Raven coaxed the naughtier, cheekier, more adventurous side of me out of hiding. With her, my bedroom persona became untamed, playful, and delightfully raunchy. Together, we were a dynamic duo; a threesome with us was sure to rock your world!
But life moved on. Raven left the industry, embracing a different path: marriage, motherhood, faith, and a new career. When we met for lunch, she radiated a calm confidence, a woman fully at home in her own life. I asked her if she ever regretted her time as an escort. She didn’t. She spoke of confidence, financial independence, and adventures that would forever mark her. She had “come out” to her husband, her family, and her church, and found acceptance. It comforted me to know that even after leaving, the past didn’t diminish her present joy.
But as it always does, curiosity got the better of me, and so I asked the inevitable: Did she miss it? I braced myself for her to say what all good wives, mothers, and devout women are supposed to say: “of course not, I only want to have sex with my husband, why would I want to fuck strangers for money?”
But no. Instead, with a mischievous glint, she admitted that a part of her did miss it. She missed the thrill of the unknown, the intoxicating dance of sexual freedom, the rush of confidence that came from knowing she could tempt and please. It got me thinking... You can take the girl out of escorting, but can you ever truly take the escort out of the girl?

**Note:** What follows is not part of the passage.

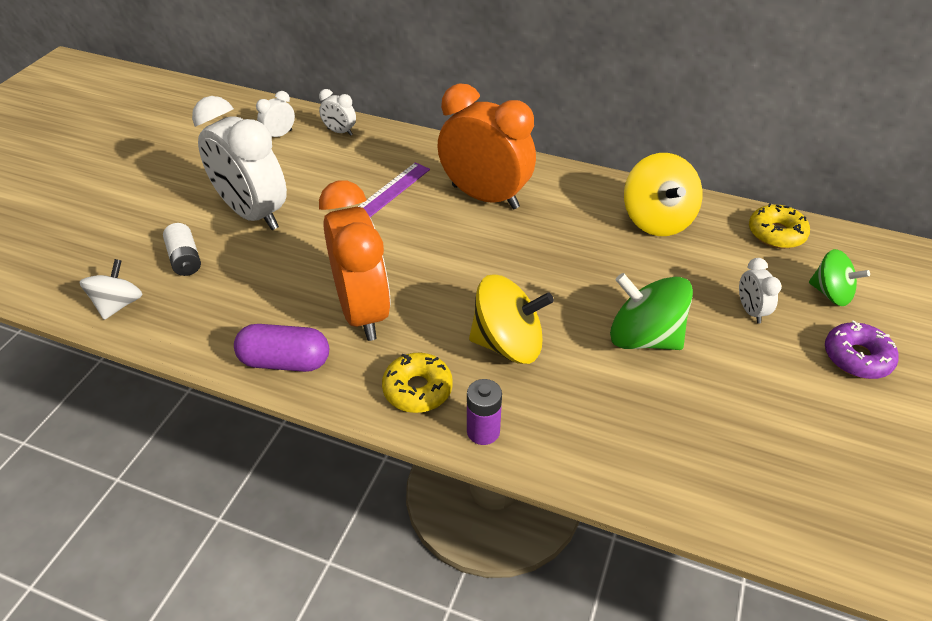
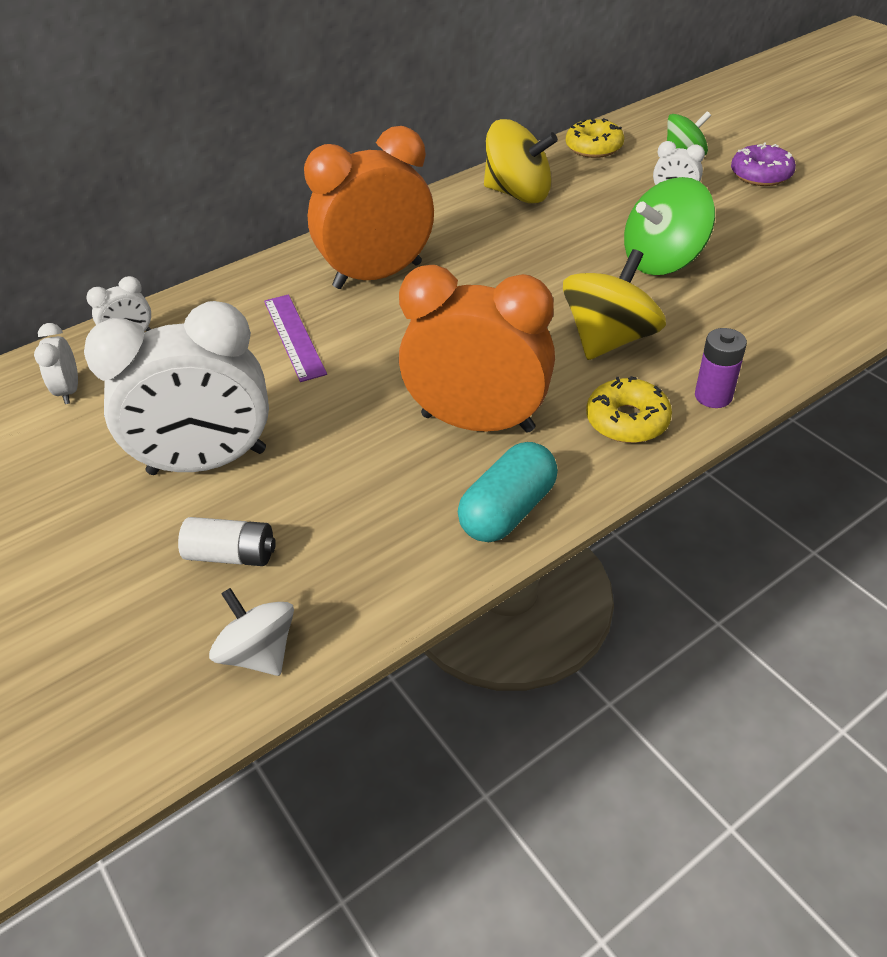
camera: 55 degrees left, 0 degrees up
(285, 361) = (508, 510): purple capsule -> turquoise capsule

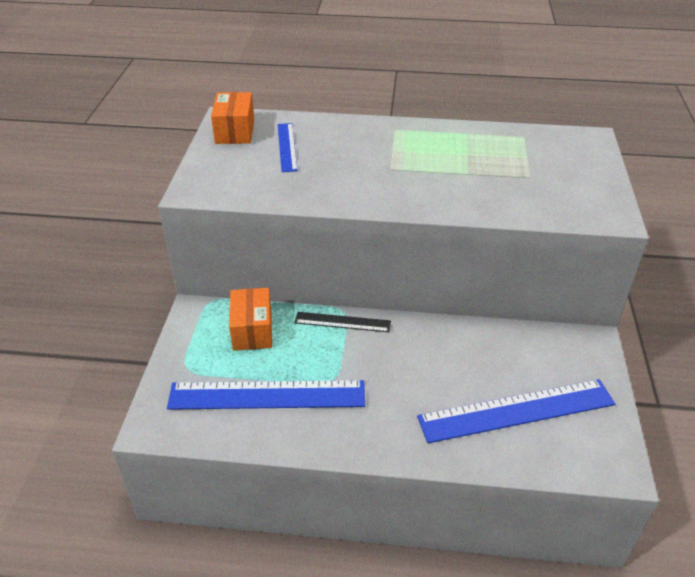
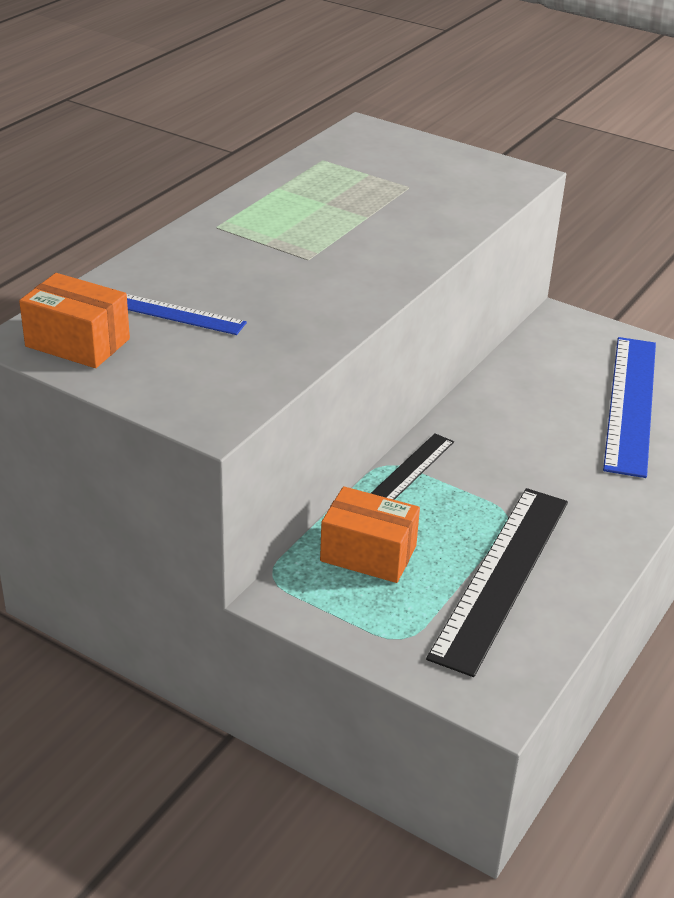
camera: 65 degrees left, 5 degrees down
(267, 395) = (502, 576): blue ruler -> black ruler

I left that lunch smiling, relieved and inspired. Raven was still the same sparkling, untamed spirit beneath the layers of responsibility. Her cheeky streak and crude sense of humour remained delightfully intact! Our conversation drifted, naturally, inevitably, toward sex, desire, and the candid realities of our bodies: masturbation, squirting, fetishes, porn, and playful secrets too scandalous for civilian ears. It made me wonder: did the industry shape us to be sexually open, or were we simply born this way? It’s the good old “Nature vs. Nurture” debate. Are we a product of our circumstances and environment, or were we predisposed to be a whore?
Sometimes I ponder if there’s something inherent in us; a genetic calling; an “escort-gene.” It takes a particular kind of girl, to be able to reconcile the fact that she sells sex for money. It’s definitely not for everyone. Are we naturally wired for erotic curiosity and fearless self-expression? Or does the industry awaken desires already present, allowing a woman’s sexuality to blossom fully, luxuriously, unabashedly? Perhaps it’s a little of both.
But whether we're born this way, or made this way, I know one thing: I’m exactly who I am meant to be. And I’m determined to embrace every delicious moment of it.